Problem requirements: A faithful, word-for-word copy of the data below is required, without pictures.

—————

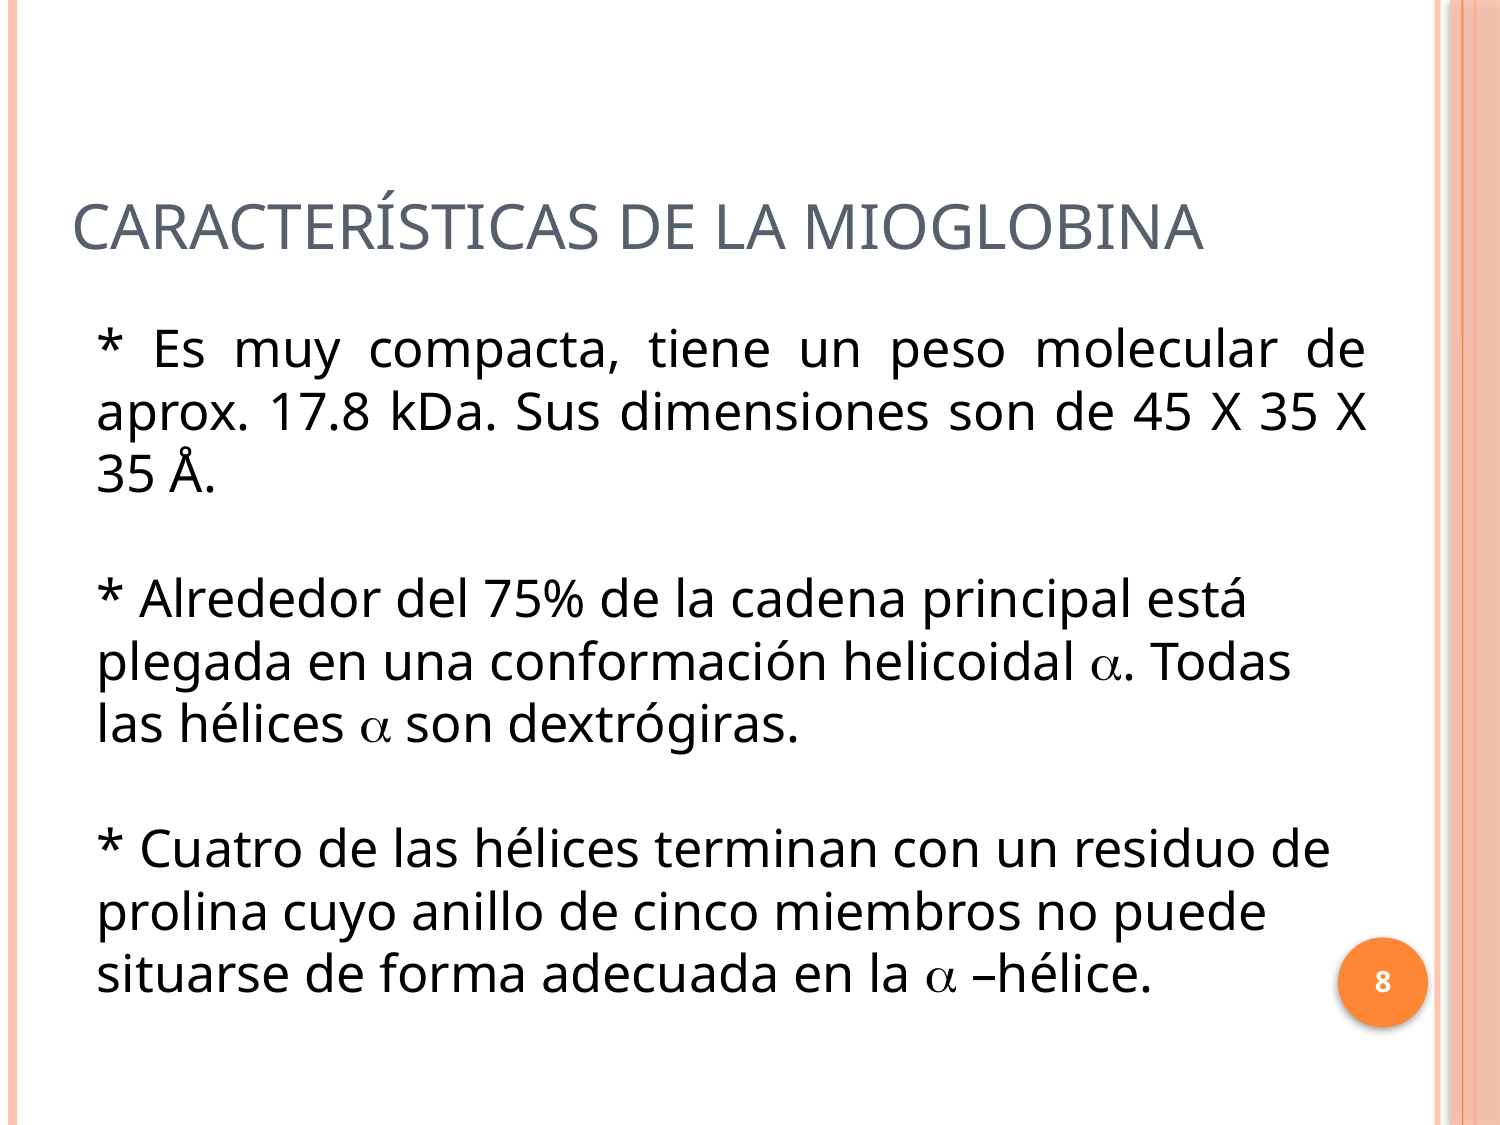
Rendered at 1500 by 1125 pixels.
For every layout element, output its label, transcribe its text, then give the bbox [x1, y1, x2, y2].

text_box * Es muy compacta, tiene un peso molecular de aprox. 17.8 kDa. Sus dimensiones son de 45 X 35 X 35 Å. * Alrededor del 75% de la cadena principal está plegada en una conformación helicoidal . Todas las hélices  son dextrógiras. * Cuatro de las hélices terminan con un residuo de prolina cuyo anillo de cinco miembros no puede situarse de forma adecuada en la  –hélice. [82, 246, 1383, 1073]
slide_number 8 [1383, 940, 1434, 1027]
title Características de la mioglobina [56, 82, 1489, 270]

—————

Task result:
Rendered at 1500 by 1125 pixels.
For every layout element, output its label, transcribe its text, then give the bbox [x1, y1, x2, y2].

text_box * Es muy compacta, tiene un peso molecular de aprox. 17.8 kDa. Sus dimensiones son de 45 X 35 X 35 Å. * Alrededor del 75% de la cadena principal está plegada en una conformación helicoidal . Todas las hélices  son dextrógiras. * Cuatro de las hélices terminan con un residuo de prolina cuyo anillo de cinco miembros no puede situarse de forma adecuada en la  –hélice. [82, 246, 1383, 1073]
slide_number 8 [1383, 940, 1434, 1027]
title Características de la mioglobina [56, 82, 1489, 270]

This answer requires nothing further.